When Colin got home his wife said, “Go next door for the Royal Variety Performance. She’s been waiting for you.”

In a daze, he went back down the front path. He hardly noticed his surroundings; the plants in the stone urns were withered and brown, unable to withstand the onward march of the autumn weather. It was strange that Sylvia had not taken them out; perhaps they had died overnight. He let himself out through his own front gate and went round the corner to Florence’s. Really, with all the coming and going between the two houses, it would be better if he made a hole in the hedge. How lucky it was, come to think of it, that Florence had not moved to a smaller place, as friends had often urged her. Trite, mundane, his little thoughts ran on; he knew them acutely, every tiny quibble, but he felt remote, as if he were viewing them down a telescope. Tick, tick, tick. Sylvia and Isabel. Like the Pit and the Pendulum.

Florence met him in the hall. “This digital clock’s gone mad,” she said. “It’s already tomorrow by it. I didn’t think they could, I thought it was only clockwork clocks that went mad.”

Colin took the timepiece from her and shook it. “You can’t mend them by shaking them,” she said. “Not this kind. I don’t know what’s happening. I can’t understand it. The pictures keep falling off the walls.”

“Our house is pretty much a wreck,” Colin said. “The electrics have all gone wrong. Well, you know.”

“My house plants are dying.”

“Yes, ours too.”

Florence looked flushed and aggrieved. “Do you know,” she said, “I hardly had time to take my coat off before she was yelling for me. I walk in here at five-thirty, and Sylvia’s off like a shot. And where’ve you been? Would you like a cup of tea?”

“Better go up to her.”

“Yes, if you could sit with her for half an hour, it would be a help, I could just clean up in the kitchen. There’s some broken glass in there, I don’t know where it came from, I nearly trod in it.”

“Leave her to me,” Colin said soothingly. Inside, he screamed for morphine, brandy: for oblivion.

“Without that Blank woman I don’t know what we’d do. She’s been in with Sylvia this afternoon, turning her. She says she can handle old people.”

“That’s all to the good then.”

“Yes, but I don’t like her in my house.”

“Why’s that?”

“Well, Colin, she’s so gross.”

“I agree her personal appearance leaves something to be desired, but we should be thankful we’ve got her. Look, Florence, why don’t you put your feet up for half an hour?”

“I don’t know,” Florence muttered. “Claimants all day, and then to come home to this. She’s driving me mad, Colin. I don’t know how much longer I can stand it.”

“You know they said if it got really bad, they’d take her back. And then there’s that holiday-beds scheme, to give you a break for six weeks.”

“What’s six weeks?” Florence’s eyes were puffy from lack of sleep. “She could live another fifteen years.”

Colin trailed upstairs. He could already hear his mother talking to herself in the dry peremptory voice she had affected since she rose from the dead. She seemed to be making preparations for her wedding in St. James’s Palace Chapel, 6th July 1893. If only there were some chronological sense within her delusions, it would be easier to deal with her, but in the space of a few minutes she could get herself from her early engagement to the Duke of Clarence through to the coronation of George VI. He stopped to listen outside the door. “Victoria,” she said. “Mary. Augusta. Louise. Olga. Pauline. Claudine. Agnes.”

“Hello, Mum,” Colin cried gaily, pushing the door open.

Mrs. Sidney glared at him. She was sitting bolt upright in bed. She tried nowadays to keep her spine straight. “Tell that footman to bring me my medicine,” she said. “It’s time.”

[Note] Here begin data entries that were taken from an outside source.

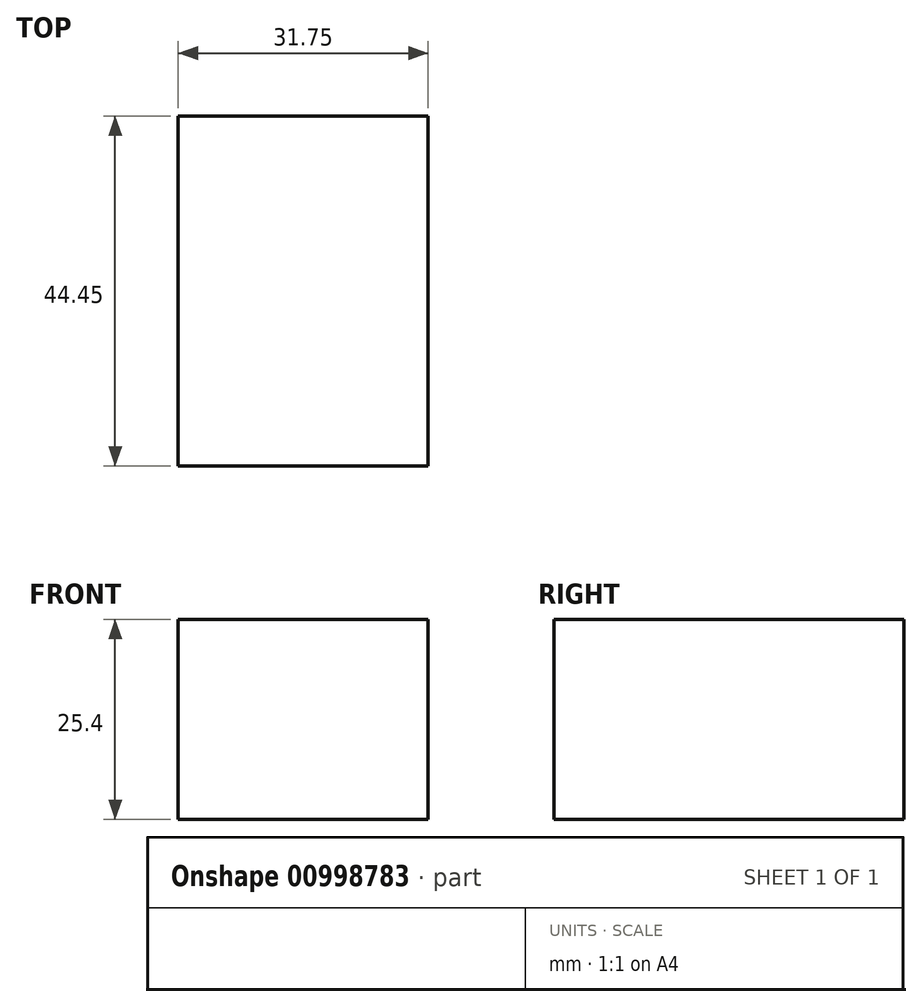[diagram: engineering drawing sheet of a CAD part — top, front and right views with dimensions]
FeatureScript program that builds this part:
annotation { "Feature Type Name" : "Feature", "Feature Type Description" : "" }
export const myFeature = defineFeature(function(context is Context, id is Id, definition is map)
    precondition{}
    {
        {
            var Q0;
            Q0=qCreatedBy(makeId("Front.planeOp"),FACE);
            var sketch = newSketch(context, id + "F0", { "sketchPlane" : qUnion([Q0])});
            skLineSegment(sketch, "E0.bottom", {"start": v(-9.82, 18.05) * mm, "end": v(21.93, 18.05) * mm});
            skLineSegment(sketch, "E0.top", {"start": v(-9.82, -7.35) * mm, "end": v(21.93, -7.35) * mm});
            skLineSegment(sketch, "E0.left", {"start": v(-9.82, 18.05) * mm, "end": v(-9.82, -7.35) * mm});
            skLineSegment(sketch, "E0.right", {"start": v(21.93, 18.05) * mm, "end": v(21.93, -7.35) * mm});
            skSolve(sketch);
        }
        {
            var Q0;
            Q0=makeQuery(id+"F0.imprint","IMPRINT",FACE,{"disambiguationData":[TD([[makeQuery(id+"F0.imprint","IMPRINT",EDGE,{"derivedFrom":sQuery(id+"F0.wireOp",EDGE,"E0.bottom")}),-1.0]])]});
            extrude(context, id + "F1", {"entities" : qUnion([Q0]), "depth" : 44.45 * mm, "offsetDistance" : 25.4 * mm});
        }
    });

The room was stuffy; the central heating had been turned up, and the curtains had been drawn since four o’clock. The fuzzy light from the streetlamp shone through them and illuminated Mrs. Sidney’s bedside cabinet with its glass of barley water and array of pills. Colin tiptoed over and picked up some of the bottles and packets. He turned them about in the dim light and read their names. God knows what she was being given, but there was a lot of it. He went to the door.

“Florence!”

“What?”

“She says it’s time for her pills. Which do I give her?”

“Give her what she fancies,” Florence’s wrathful voice came back. “Oh, hold on, I’m coming.”

He imagined he could hear the sharp intake of breath as Florence levered herself to her feet. Now he heard her grumbling and gasping to herself as she came upstairs. She was not young herself; all this was too much for her. Now she was in the room, glaring at the invalid.

“I’m sorry. Sorry to fetch you up again. But I don’t know what she should have. I don’t want to poison her.”

“Well, you say that with some conviction.” Breathing hard, Florence went to the side of the bed and picked up a couple of the bottles. “How about these?” she enquired, rattling them under her mother’s nose. “How does she know it’s time for her tablets?” she flung over her shoulder. “She never gets the time right to within fifty years.”

“We want the yellow ones,” Mrs. Sidney said.

“The yellow ones are for your blood pressure. If you have too many you’ll pop off.”